• [REQUIRED WORK]:
Below are some records. Say how many of their lines contain the string "hand", and give nothing but the number.

Images with localized body landmarks
------------
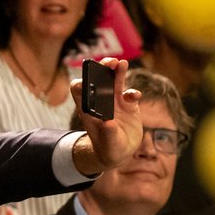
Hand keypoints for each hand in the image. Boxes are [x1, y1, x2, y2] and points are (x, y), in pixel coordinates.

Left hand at [71, 57, 143, 175]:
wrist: (120, 152)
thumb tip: (108, 122)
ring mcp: (115, 102)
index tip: (88, 80)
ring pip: (115, 82)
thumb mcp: (108, 144)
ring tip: (122, 64)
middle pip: (98, 79)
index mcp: (89, 109)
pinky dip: (133, 92)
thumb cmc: (108, 148)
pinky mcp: (128, 105)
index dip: (82, 82)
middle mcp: (101, 102)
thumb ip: (108, 134)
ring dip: (118, 72)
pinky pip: (130, 94)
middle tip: (110, 62)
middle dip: (102, 69)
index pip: (79, 90)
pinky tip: (135, 96)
------------
• [WRITTEN REPLY]:
2